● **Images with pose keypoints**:
-=-=-

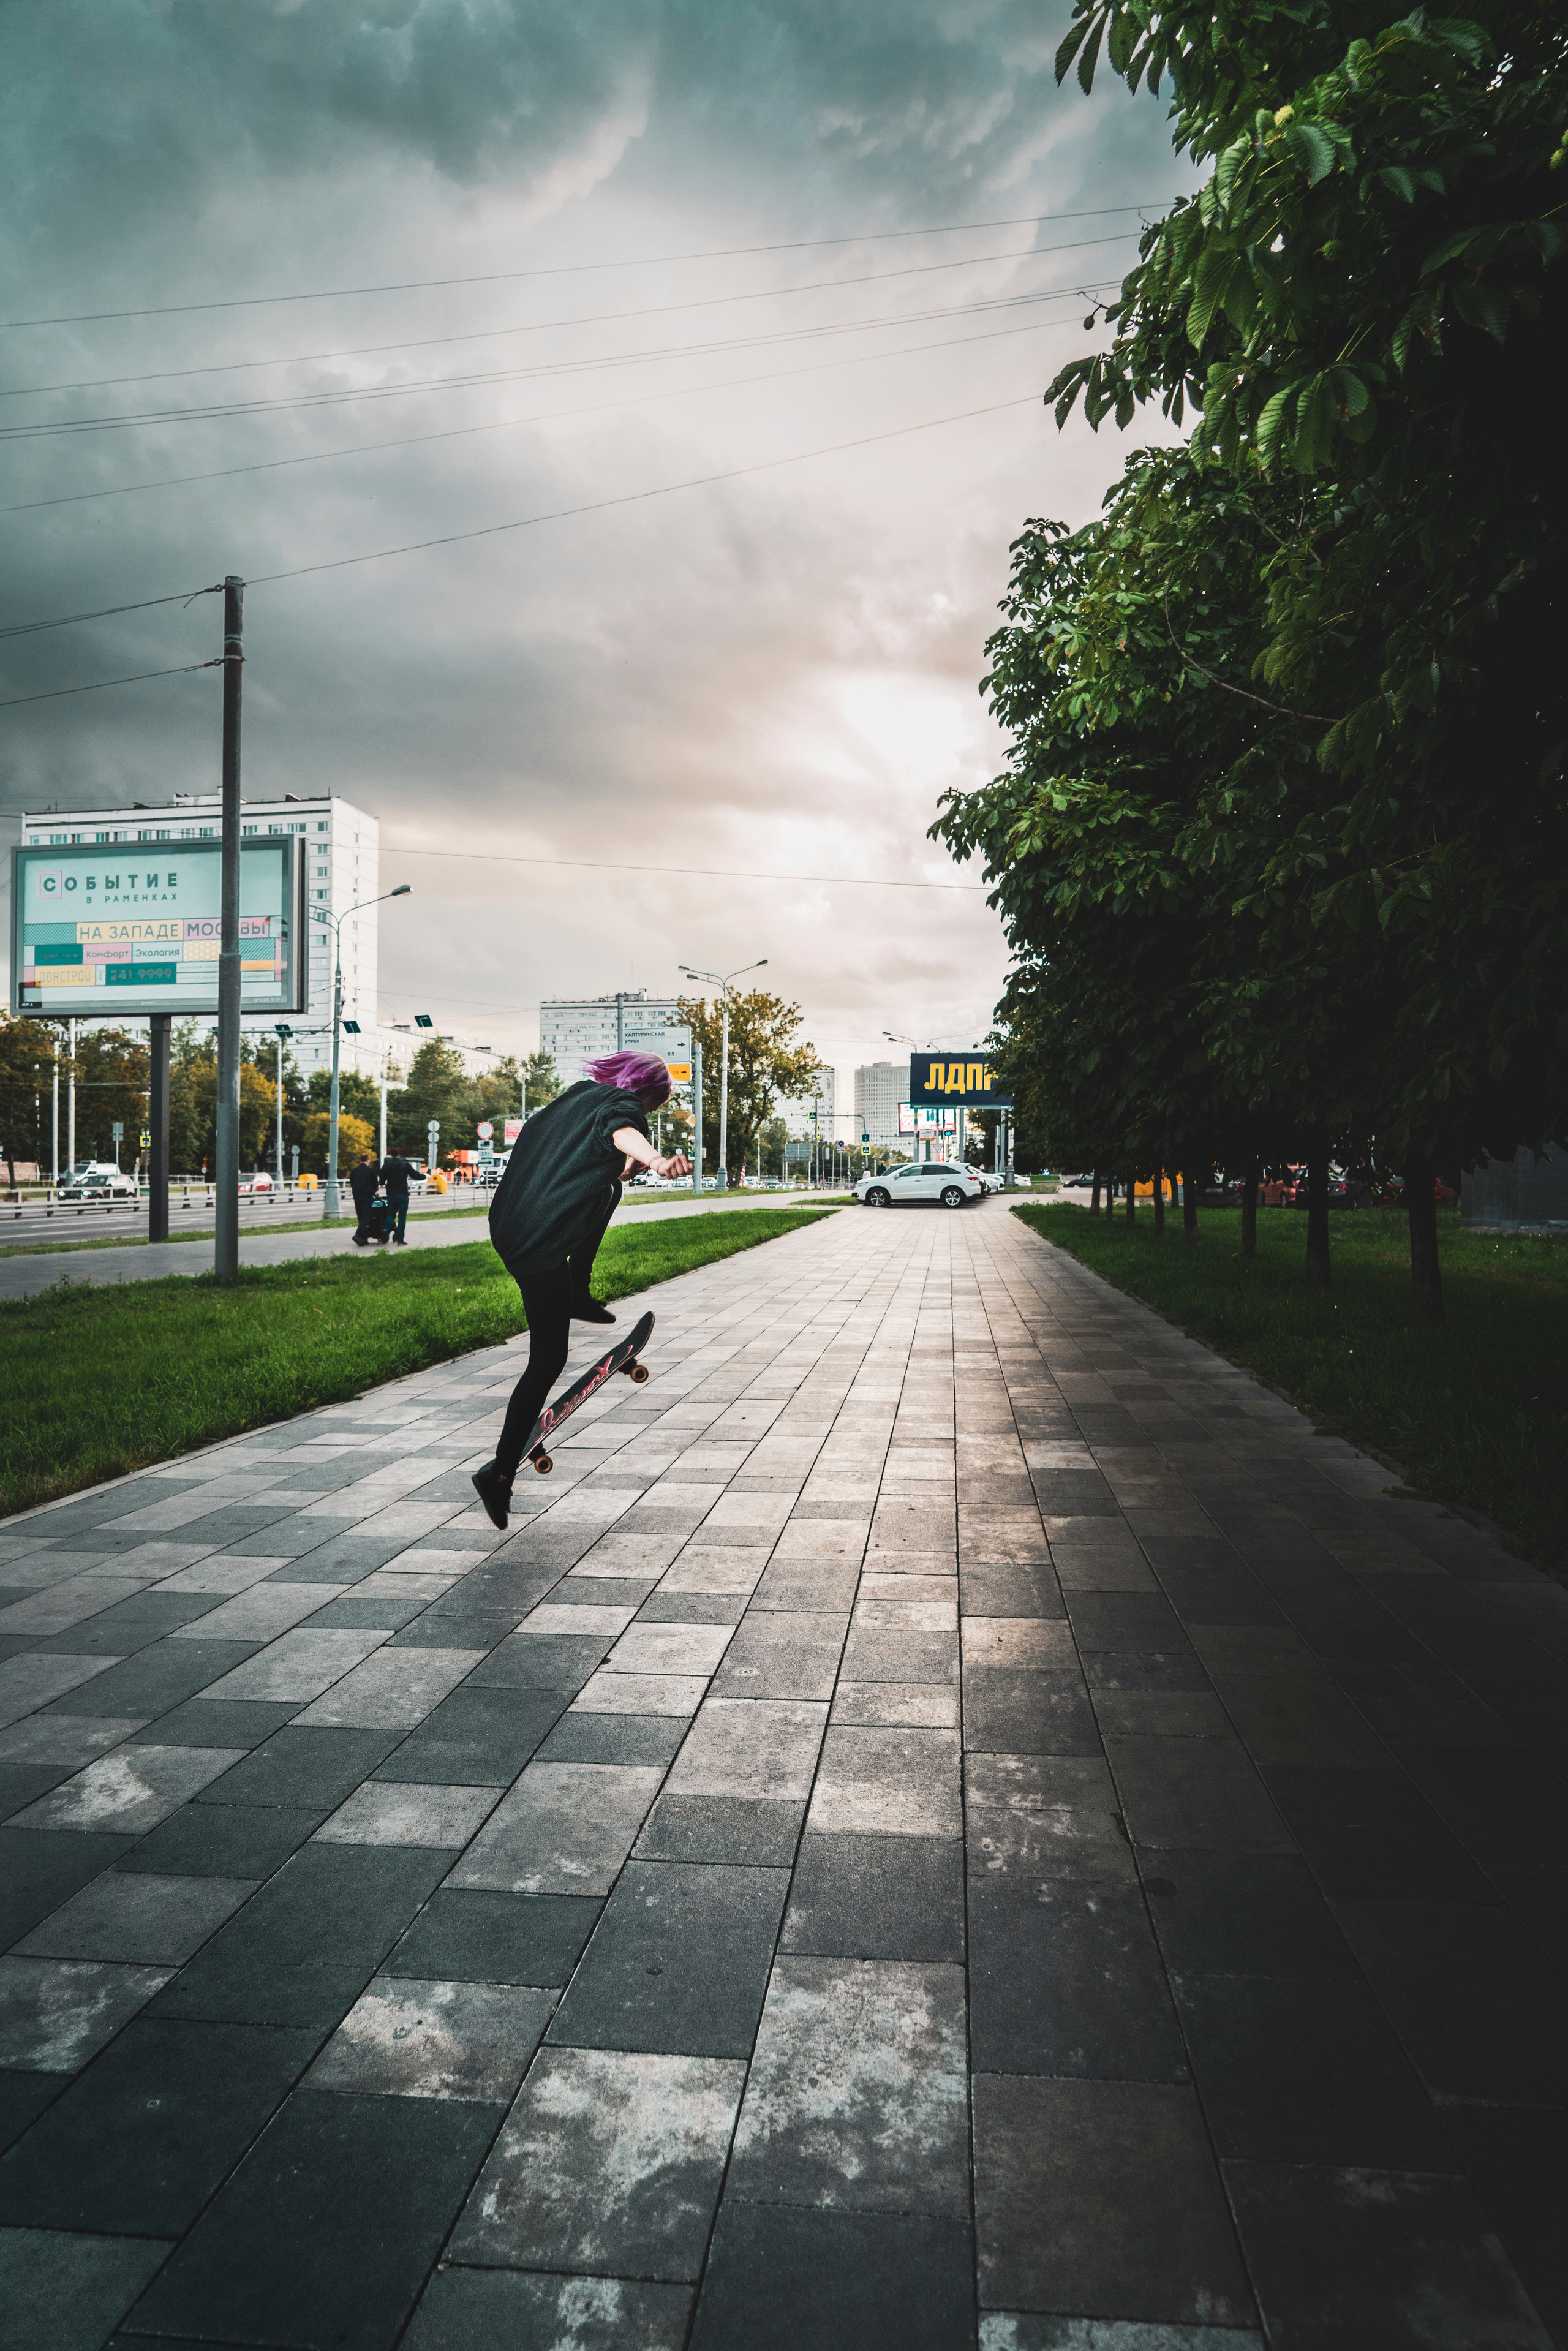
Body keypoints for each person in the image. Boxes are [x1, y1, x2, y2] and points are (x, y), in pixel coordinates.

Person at [471, 1051, 690, 1528]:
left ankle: (577, 1291)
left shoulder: (572, 1100)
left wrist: (627, 1169)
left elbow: (593, 1163)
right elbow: (620, 1130)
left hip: (509, 1227)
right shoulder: (622, 1107)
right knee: (547, 1358)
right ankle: (500, 1472)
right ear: (645, 1093)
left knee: (611, 1188)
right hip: (541, 1244)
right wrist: (653, 1160)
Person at [379, 1149, 414, 1245]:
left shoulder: (386, 1165)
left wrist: (384, 1182)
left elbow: (381, 1180)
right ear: (399, 1155)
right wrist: (423, 1177)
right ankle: (400, 1239)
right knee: (402, 1217)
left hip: (391, 1194)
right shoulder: (405, 1164)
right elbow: (415, 1175)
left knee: (391, 1215)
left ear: (390, 1155)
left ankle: (386, 1229)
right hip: (403, 1194)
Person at [348, 1153, 380, 1246]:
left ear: (360, 1161)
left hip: (357, 1197)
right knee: (366, 1217)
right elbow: (375, 1184)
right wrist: (374, 1191)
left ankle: (364, 1239)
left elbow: (352, 1183)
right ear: (368, 1161)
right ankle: (358, 1235)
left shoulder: (354, 1171)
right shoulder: (371, 1171)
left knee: (360, 1217)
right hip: (367, 1196)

-=-=-

● **What you need to do**:
Exactly the lines from the one with "left wrist: (384, 1182)" through the end of the entries, both included, should be written out, and no others.

● **Answer**:
left wrist: (384, 1182)
left elbow: (381, 1180)
right ear: (399, 1155)
right wrist: (423, 1177)
right ankle: (400, 1239)
right knee: (402, 1217)
left hip: (391, 1194)
right shoulder: (405, 1164)
right elbow: (415, 1175)
left knee: (391, 1215)
left ear: (390, 1155)
left ankle: (386, 1229)
right hip: (403, 1194)
Person at [348, 1153, 380, 1246]:
left ear: (360, 1161)
left hip: (357, 1197)
right knee: (366, 1217)
right elbow: (375, 1184)
right wrist: (374, 1191)
left ankle: (364, 1239)
left elbow: (352, 1183)
right ear: (368, 1161)
right ankle: (358, 1235)
left shoulder: (354, 1171)
right shoulder: (371, 1171)
left knee: (360, 1217)
right hip: (367, 1196)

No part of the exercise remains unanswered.